Artikel vom 14. August 2018 - 15:00

BÖBLINGEN (red). Der Experimentierspaß für Kinder bei Keysight Technologies, dem Unternehmen für Elektronische Messtechnik, befasst sich dieses Mal mit der Konstruktion eines Praxinoskops - einer technischen Weiterentwicklung des Daumenkinos und Vorläufer der Kinematographie.

45 Mädchen und Jungen im Alter von 10 bis 13 Jahren, darunter Kinder von Mitarbeitern sowie deren Freundinnen und Freunde, erproben ihre handwerklichen Fertigkeiten bei der Konstruktion eines Praxinoskops und werden nebenbei über viel Wissenswertes zum Thema Filmtechnik aufgeklärt. Die Betreuer des Workshops, allesamt Keysight-Mitarbeiter, gehen dabei geduldig auf die vielen Fragen der jungen Forscherinnen und Forscher ein und sind überdies bei dem Aufbau des Praxinoskops behilflich, heißt es in einer Pressemitteilung. Die Illusion der bewegten Bilder erzeugt dabei eine ganz eigene Faszination und zieht die Mädchen und Jungen in ihren Bann.
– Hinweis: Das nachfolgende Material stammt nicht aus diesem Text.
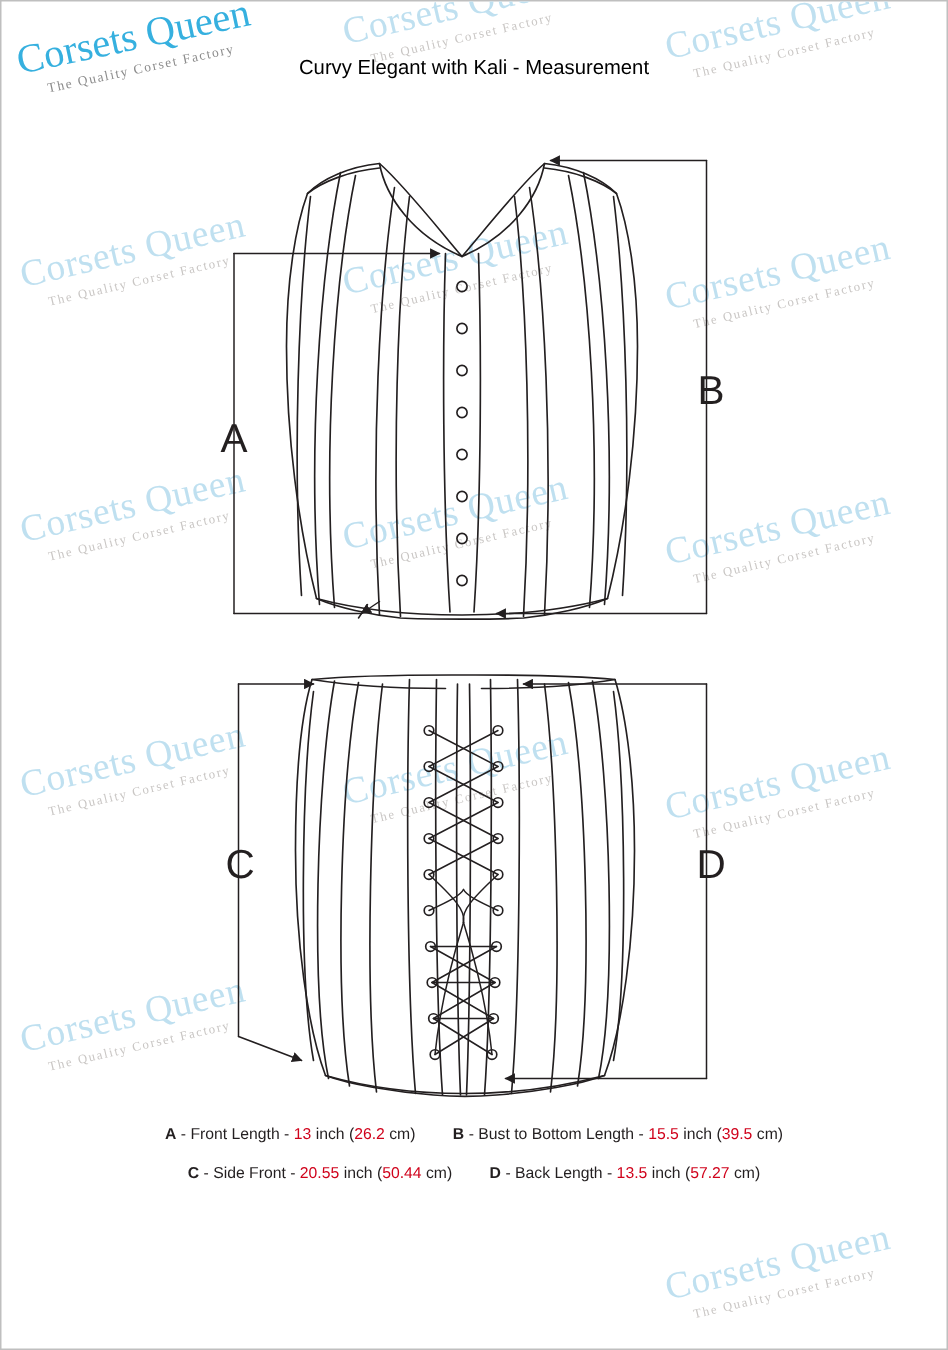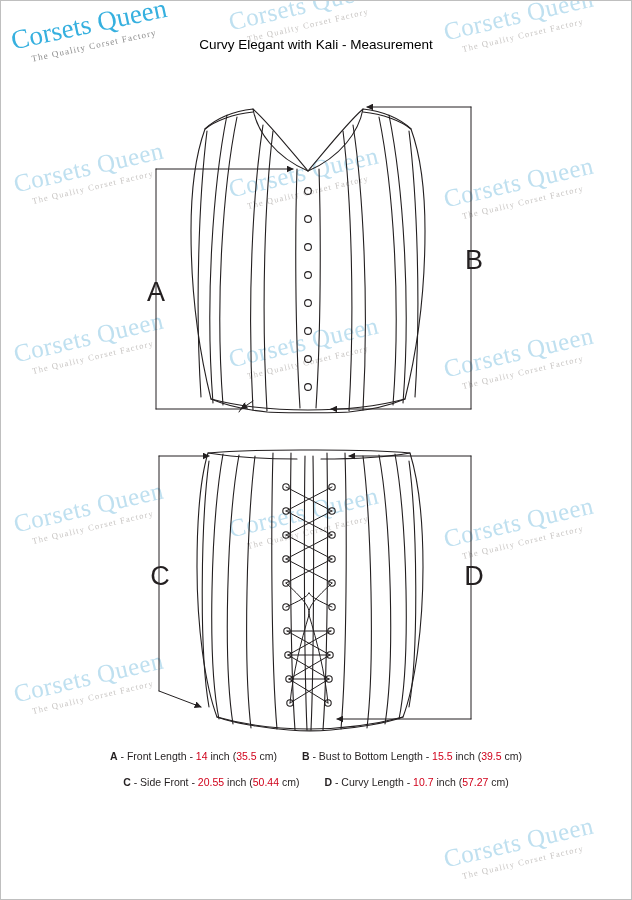"14" span.val { text: 14 -> 13 }
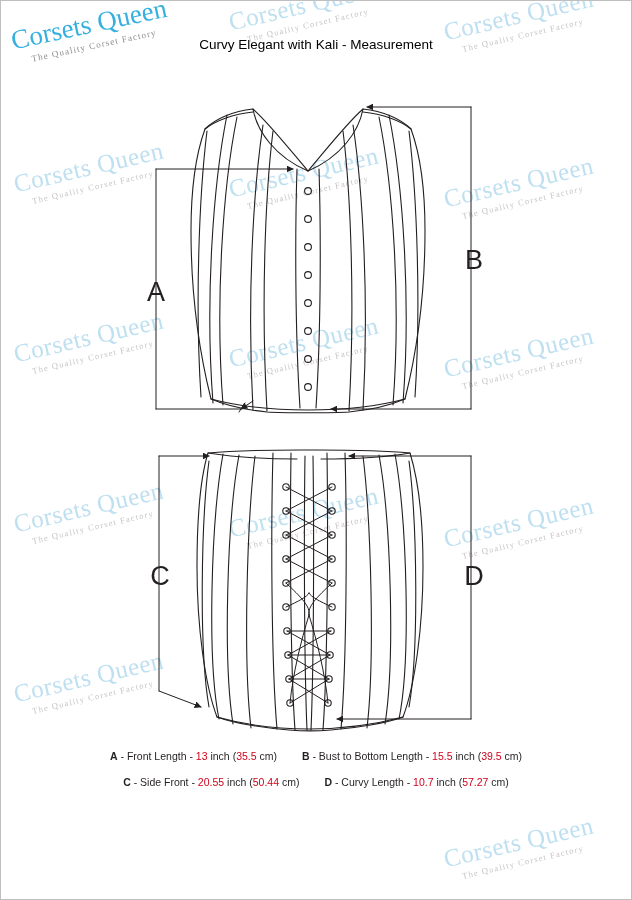"35.5" span.val { text: 35.5 -> 26.2 }
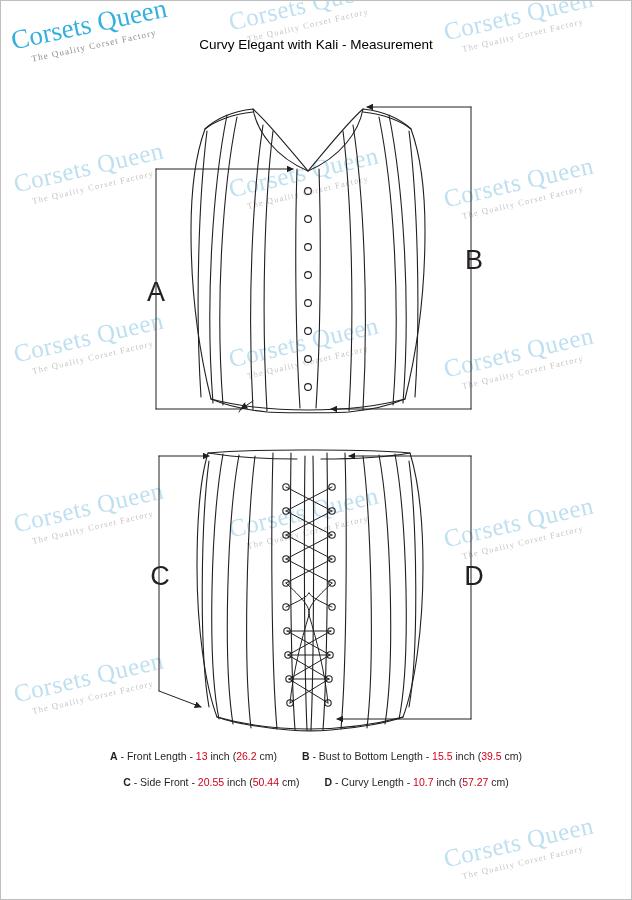"Curvy Length" span { text: Curvy -> Back }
"Es ist immer wieder erstaunlich mit welchem Feuereifer die Kinder ans Werk gehen. Die Wissbegierde kennt dabei keine Grenzen und fordert unsere Keysight-Volunteers in allen erdenklichen Themenbereichen", so Gertrud Teutsch von der Ausbildungsabteilung. "Der konstant rege Zulauf unserer Experimentierspaß-Reihe bestätigt unser langjähriges Angebot und wir sind uns sicher, hier einen wichtigen Beitrag für die Vermarktung der MINT-Themenbereiche zu leisten. Als Technologieunternehmen ist uns die Förderung und Entwicklung naturwissenschaftlich interessierter Kinder und Jugendlicher ein wichtiges Anliegen."

Die Keysight-Mitarbeiter besuchen auch Schulen

Abgesehen von den Inhouse-Veranstaltungen, die zwei Mal im Jahr am deutschen Hauptsitz des Technologieunternehmens in Böblingen stattfinden, sind die Keysight-Volunteers auch regelmäßig an den Schulen in der Region, aber auch außerhalb dieser Grenzen, wie etwa in Nagold oder Pforzheim, tätig. 24 thematisch unterschiedliche Experimentierkästen stehen dabei zur Auswahl. Insgesamt profitieren mehr als 1000 Schülerinnen und Schüler pro Jahr von diesem Programm.